[DATA SECTION — start]

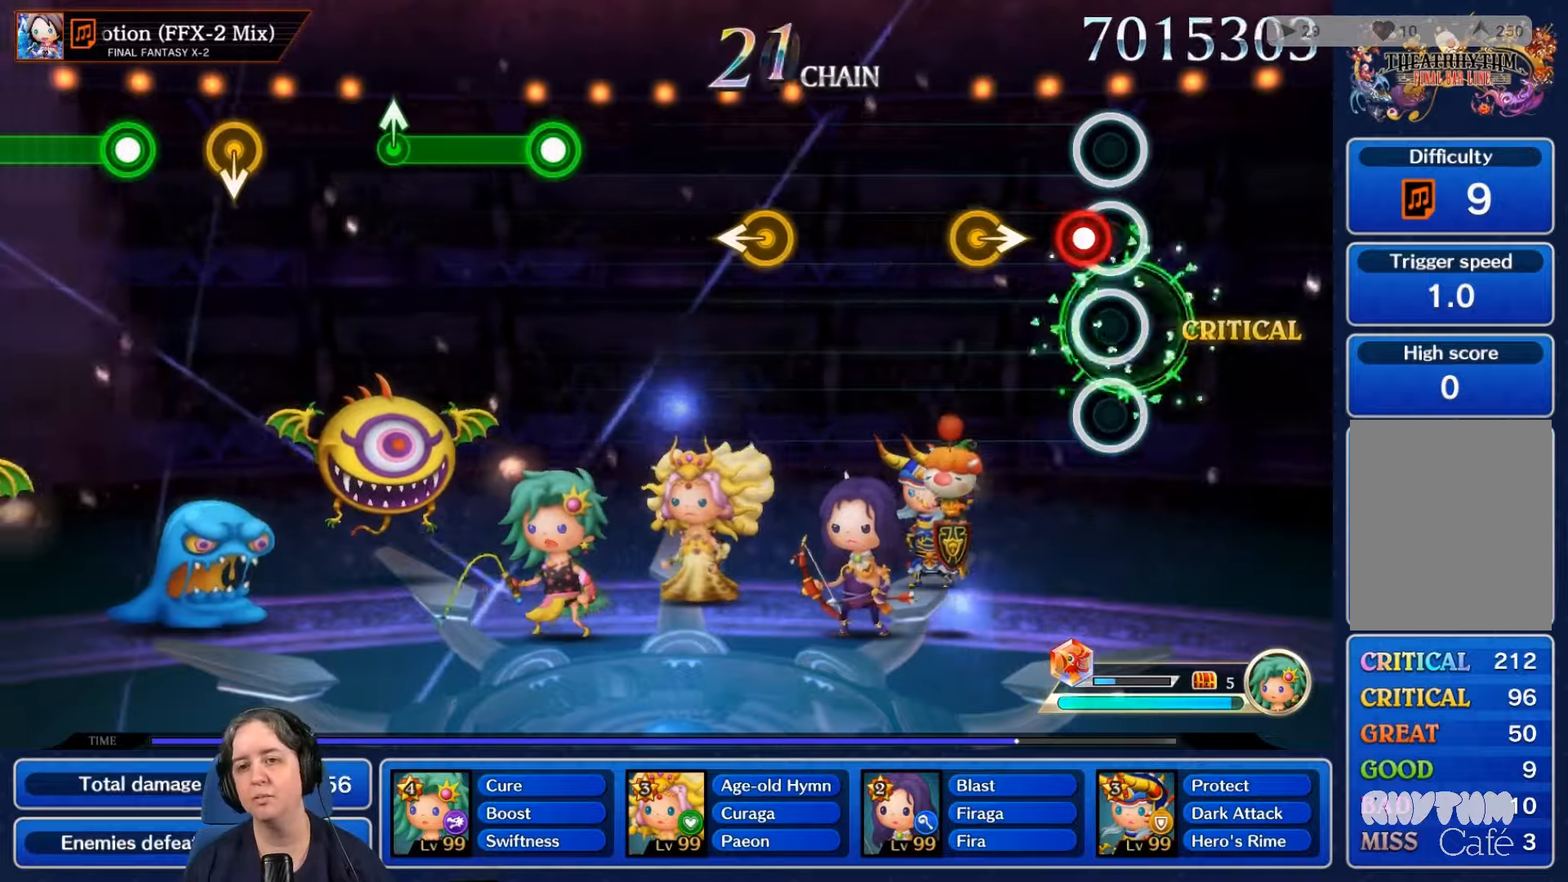
{"buttons": [], "left_stick": "center", "right_stick": "center", "events": [[67, "R2", "down"], [234, "R2", "up"]]}
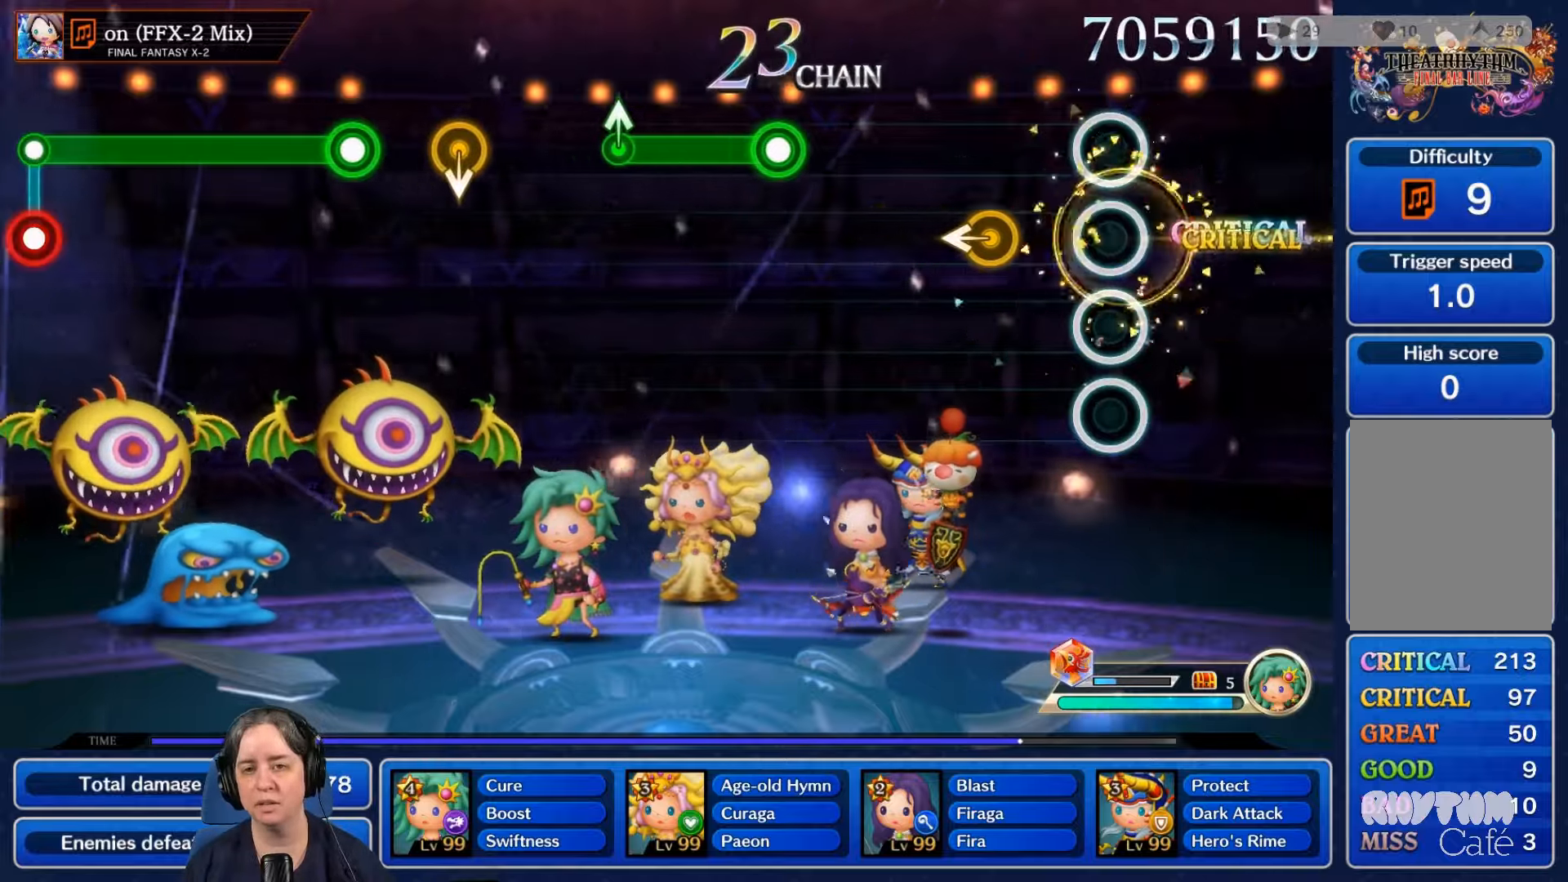
{"buttons": [], "left_stick": "center", "right_stick": "center", "events": []}
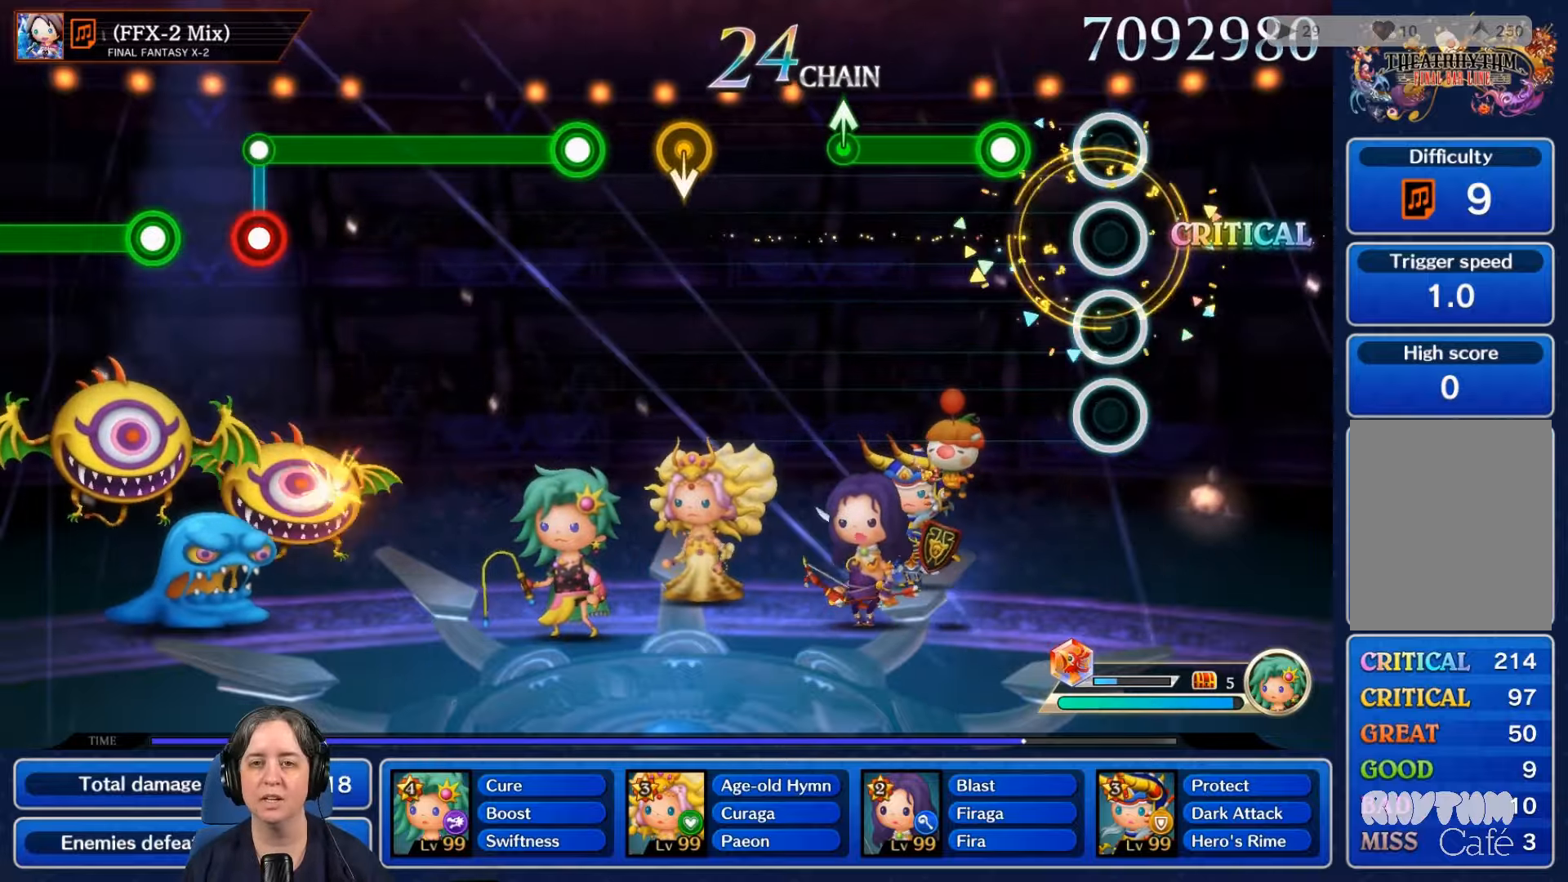
{"buttons": ["R2"], "left_stick": "center", "right_stick": "center", "events": [[267, "R2", "down"]]}
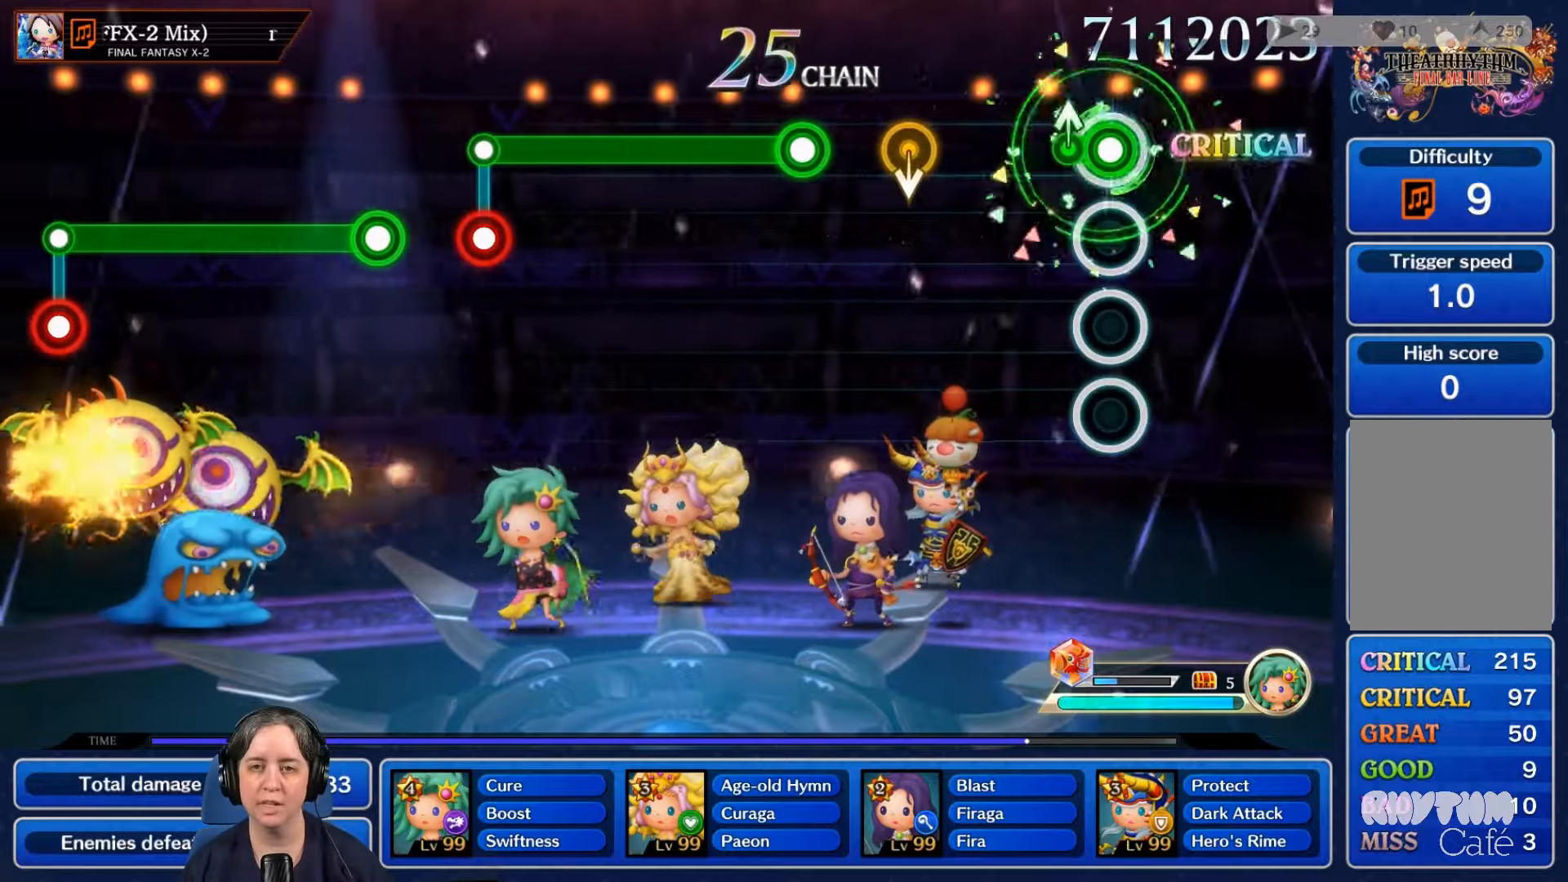
{"buttons": [], "left_stick": "center", "right_stick": "center", "events": [[167, "R2", "up"]]}
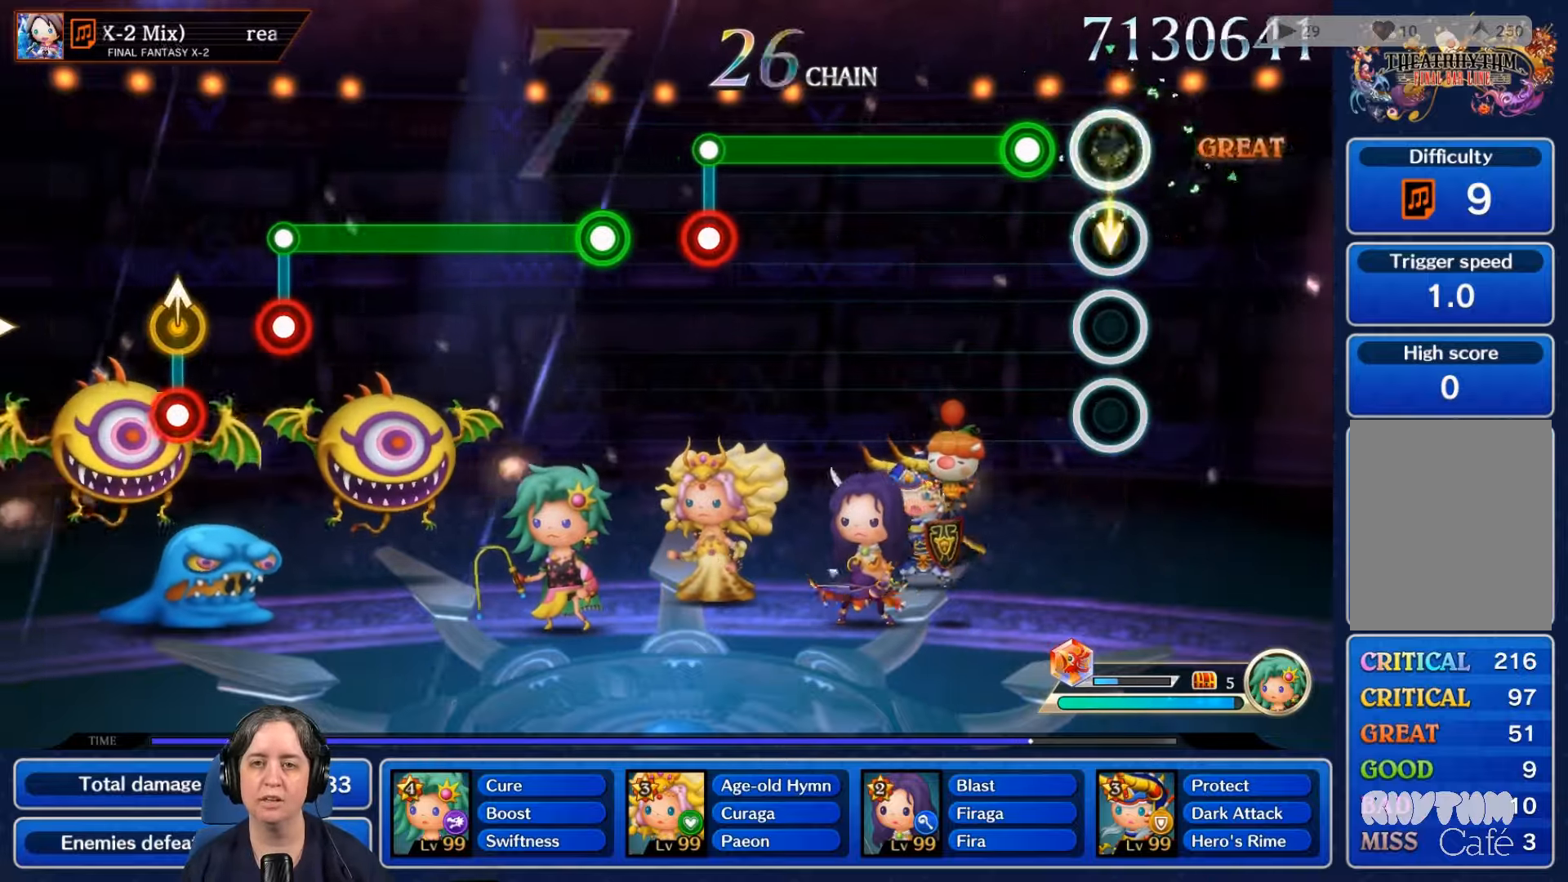
{"buttons": ["R2"], "left_stick": "center", "right_stick": "center", "events": [[200, "R2", "down"]]}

[DATA SECTION — finish]

WHAT IS EXPECTED: What is needed is a word-for-word restatement of the entries, minus any pictures.

ANSWER BELOW:
{"buttons": [], "left_stick": "center", "right_stick": "center", "events": [[67, "R2", "down"], [234, "R2", "up"]]}
{"buttons": [], "left_stick": "center", "right_stick": "center", "events": []}
{"buttons": ["R2"], "left_stick": "center", "right_stick": "center", "events": [[267, "R2", "down"]]}
{"buttons": [], "left_stick": "center", "right_stick": "center", "events": [[167, "R2", "up"]]}
{"buttons": ["R2"], "left_stick": "center", "right_stick": "center", "events": [[200, "R2", "down"]]}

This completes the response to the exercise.